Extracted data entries

┄┄┄┄┄┄┄┄┄┄

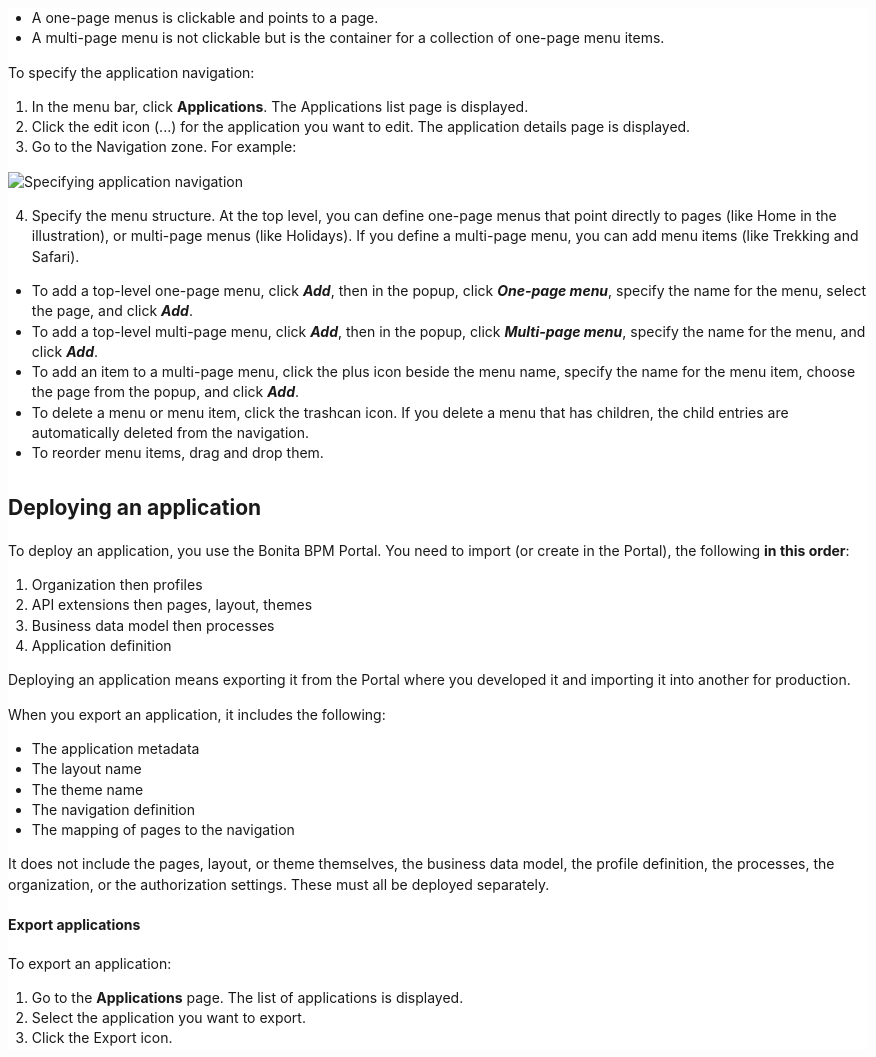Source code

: * A one-page menus is clickable and points to a page.
* A multi-page menu is not clickable but is the container for a collection of one-page menu items.

To specify the application navigation:

1. In the menu bar, click **Applications**. The Applications list page is displayed.
2. Click the edit icon (...) for the application you want to edit. The application details page is displayed.
3. Go to the Navigation zone. For example:

![Specifying application navigation](images/images-6_0/living_app_navigation.png)

4. Specify the menu structure. At the top level, you can define one-page menus that point directly to pages (like Home in the illustration), or multi-page menus (like Holidays).
If you define a multi-page menu, you can add menu items (like Trekking and Safari).
  * To add a top-level one-page menu, click **_Add_**, then in the popup, click **_One-page menu_**, specify the name for the menu, select the page, and click **_Add_**.
  * To add a top-level multi-page menu, click **_Add_**, then in the popup, click **_Multi-page menu_**, specify the name for the menu, and click **_Add_**.
  * To add an item to a multi-page menu, click the plus icon beside the menu name, specify the name for the menu item, choose the page from the popup, and click **_Add_**.
  * To delete a menu or menu item, click the trashcan icon. If you delete a menu that has children, the child entries are automatically deleted from the navigation.
  * To reorder menu items, drag and drop them.

## Deploying an application

To deploy an application, you use the Bonita BPM Portal. You need to import (or create in the Portal), the following **in this order**:

1. Organization then profiles
2. API extensions then pages, layout, themes
3. Business data model then processes
4. Application definition

Deploying an application means exporting it from the Portal where you developed it and importing it into another for production.

When you export an application, it includes the following:

* The application metadata
* The layout name
* The theme name
* The navigation definition
* The mapping of pages to the navigation

It does not include the pages, layout, or theme themselves, the business data model, the profile definition, the processes, the organization, or the authorization settings. These must all be deployed separately.

#### Export applications

To export an application:

1. Go to the **Applications** page. The list of applications is displayed.
2. Select the application you want to export.
3. Click the Export icon.
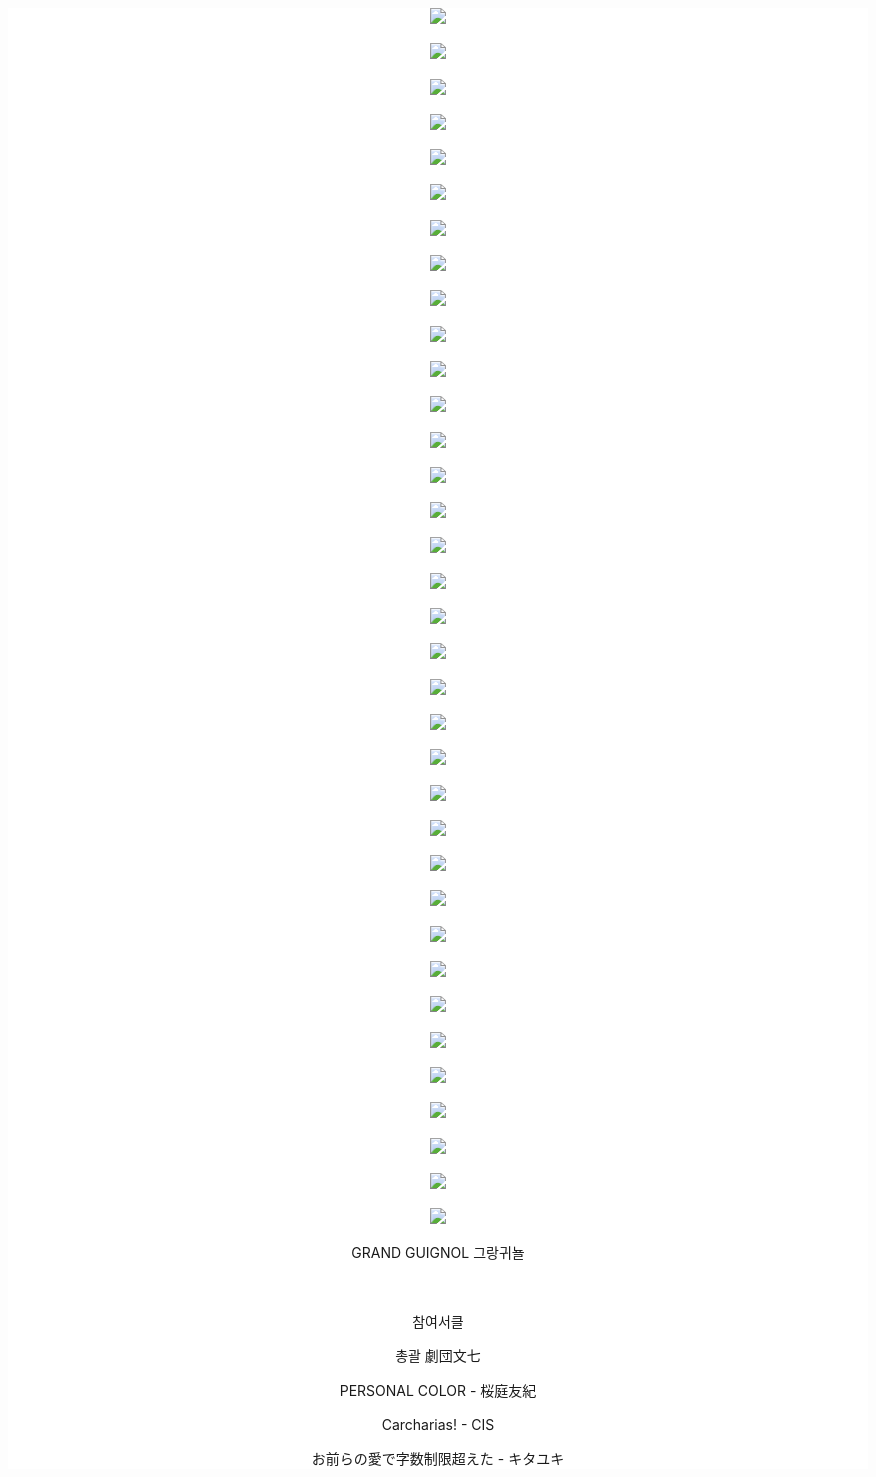 <p style="text-align: center; clear: none; float: none;"><img src="{{ site.imgserver10 }}/ghap/3096/113.jpg"/></p>
<p style="text-align: center; clear: none; float: none;"><img src="{{ site.imgserver10 }}/ghap/3096/114.jpg"/></p>
<p style="text-align: center; clear: none; float: none;"><img src="{{ site.imgserver10 }}/ghap/3096/115.jpg"/></p>
<p style="text-align: center; clear: none; float: none;"><img src="{{ site.imgserver10 }}/ghap/3096/116.jpg"/></p>
<p style="text-align: center; clear: none; float: none;"><img src="{{ site.imgserver10 }}/ghap/3096/117.jpg"/></p>
<p style="text-align: center; clear: none; float: none;"><img src="{{ site.imgserver10 }}/ghap/3096/118.jpg"/></p>
<p style="text-align: center; clear: none; float: none;"><img src="{{ site.imgserver10 }}/ghap/3096/119.jpg"/></p>
<p style="text-align: center; clear: none; float: none;"><img src="{{ site.imgserver10 }}/ghap/3096/120.jpg"/></p>
<p style="text-align: center; clear: none; float: none;"><img src="{{ site.imgserver10 }}/ghap/3096/121.jpg"/></p>
<p style="text-align: center; clear: none; float: none;"><img src="{{ site.imgserver10 }}/ghap/3096/122.jpg"/></p>
<p style="text-align: center; clear: none; float: none;"><img src="{{ site.imgserver10 }}/ghap/3096/123.jpg"/></p>
<p style="text-align: center; clear: none; float: none;"><img src="{{ site.imgserver10 }}/ghap/3096/124.jpg"/></p>
<p style="text-align: center; clear: none; float: none;"><img src="{{ site.imgserver10 }}/ghap/3096/125.jpg"/></p>
<p style="text-align: center; clear: none; float: none;"><img src="{{ site.imgserver10 }}/ghap/3096/126.jpg"/></p>
<p style="text-align: center; clear: none; float: none;"><img src="{{ site.imgserver10 }}/ghap/3096/127.jpg"/></p>
<p style="text-align: center; clear: none; float: none;"><img src="{{ site.imgserver10 }}/ghap/3096/128.jpg"/></p>
<p style="text-align: center; clear: none; float: none;"><img src="{{ site.imgserver10 }}/ghap/3096/129.jpg"/></p>
<p style="text-align: center; clear: none; float: none;"><img src="{{ site.imgserver10 }}/ghap/3096/130.jpg"/></p>
<p style="text-align: center; clear: none; float: none;"><img src="{{ site.imgserver10 }}/ghap/3096/131.jpg"/></p>
<p style="text-align: center; clear: none; float: none;"><img src="{{ site.imgserver10 }}/ghap/3096/132.jpg"/></p>
<p style="text-align: center; clear: none; float: none;"><img src="{{ site.imgserver10 }}/ghap/3096/133.jpg"/></p>
<p style="text-align: center; clear: none; float: none;"><img src="{{ site.imgserver10 }}/ghap/3096/134.jpg"/></p>
<p style="text-align: center; clear: none; float: none;"><img src="{{ site.imgserver10 }}/ghap/3096/135.jpg"/></p>
<p style="text-align: center; clear: none; float: none;"><img src="{{ site.imgserver10 }}/ghap/3096/136.jpg"/></p>
<p style="text-align: center; clear: none; float: none;"><img src="{{ site.imgserver10 }}/ghap/3096/137.jpg"/></p>
<p style="text-align: center; clear: none; float: none;"><img src="{{ site.imgserver10 }}/ghap/3096/138.jpg"/></p>
<p style="text-align: center; clear: none; float: none;"><img src="{{ site.imgserver10 }}/ghap/3096/139.jpg"/></p>
<p style="text-align: center; clear: none; float: none;"><img src="{{ site.imgserver10 }}/ghap/3096/140.jpg"/></p>
<p style="text-align: center; clear: none; float: none;"><img src="{{ site.imgserver10 }}/ghap/3096/141.jpg"/></p>
<p style="text-align: center; clear: none; float: none;"><img src="{{ site.imgserver10 }}/ghap/3096/142.jpg"/></p>
<p style="text-align: center; clear: none; float: none;"><img src="{{ site.imgserver10 }}/ghap/3096/143.jpg"/></p>
<p style="text-align: center; clear: none; float: none;"><img src="{{ site.imgserver10 }}/ghap/3096/144.jpg"/></p>
<p style="text-align: center; clear: none; float: none;"><img src="{{ site.imgserver10 }}/ghap/3096/145.jpg"/></p>
<p style="text-align: center; clear: none; float: none;"><img src="{{ site.imgserver10 }}/ghap/3096/146.jpg"/></p>
<p style="text-align: center; clear: none; float: none;"><img src="{{ site.imgserver10 }}/ghap/3096/147.jpg"/></p>
<p style="text-align: center; clear: none; float: none;">GRAND GUIGNOL 그랑귀뇰</p>
<p style="text-align: center; clear: none; float: none;"><br/></p>
<p style="text-align: center; clear: none; float: none;">참여서클</p>
<p style="text-align: center; clear: none; float: none;">총괄 劇団文七</p>
<p style="text-align: center; clear: none; float: none;">PERSONAL COLOR - 桜庭友紀</p>
<p style="text-align: center; clear: none; float: none;">Carcharias! - CIS</p>
<p style="text-align: center; clear: none; float: none;">お前らの愛で字数制限超えた - キタユキ</p>
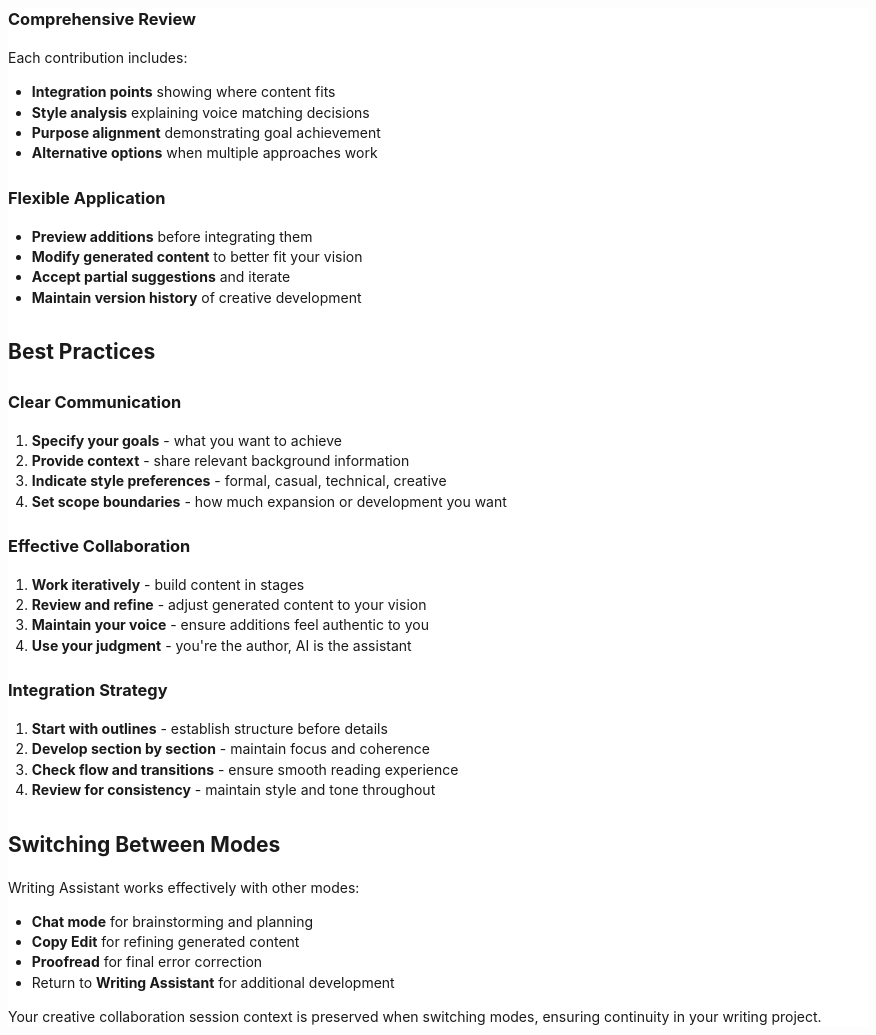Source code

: ### Comprehensive Review
Each contribution includes:
- **Integration points** showing where content fits
- **Style analysis** explaining voice matching decisions
- **Purpose alignment** demonstrating goal achievement
- **Alternative options** when multiple approaches work

### Flexible Application
- **Preview additions** before integrating them
- **Modify generated content** to better fit your vision
- **Accept partial suggestions** and iterate
- **Maintain version history** of creative development

## Best Practices

### Clear Communication
1. **Specify your goals** - what you want to achieve
2. **Provide context** - share relevant background information
3. **Indicate style preferences** - formal, casual, technical, creative
4. **Set scope boundaries** - how much expansion or development you want

### Effective Collaboration
1. **Work iteratively** - build content in stages
2. **Review and refine** - adjust generated content to your vision
3. **Maintain your voice** - ensure additions feel authentic to you
4. **Use your judgment** - you're the author, AI is the assistant

### Integration Strategy
1. **Start with outlines** - establish structure before details
2. **Develop section by section** - maintain focus and coherence
3. **Check flow and transitions** - ensure smooth reading experience
4. **Review for consistency** - maintain style and tone throughout

## Switching Between Modes

Writing Assistant works effectively with other modes:
- **Chat mode** for brainstorming and planning
- **Copy Edit** for refining generated content
- **Proofread** for final error correction
- Return to **Writing Assistant** for additional development

Your creative collaboration session context is preserved when switching modes, ensuring continuity in your writing project.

┄┄┄┄┄┄┄┄┄┄

TRY IT
Check each line above for the string "details" and report how many lines have it, giving only the number.

WRITTEN REPLY
2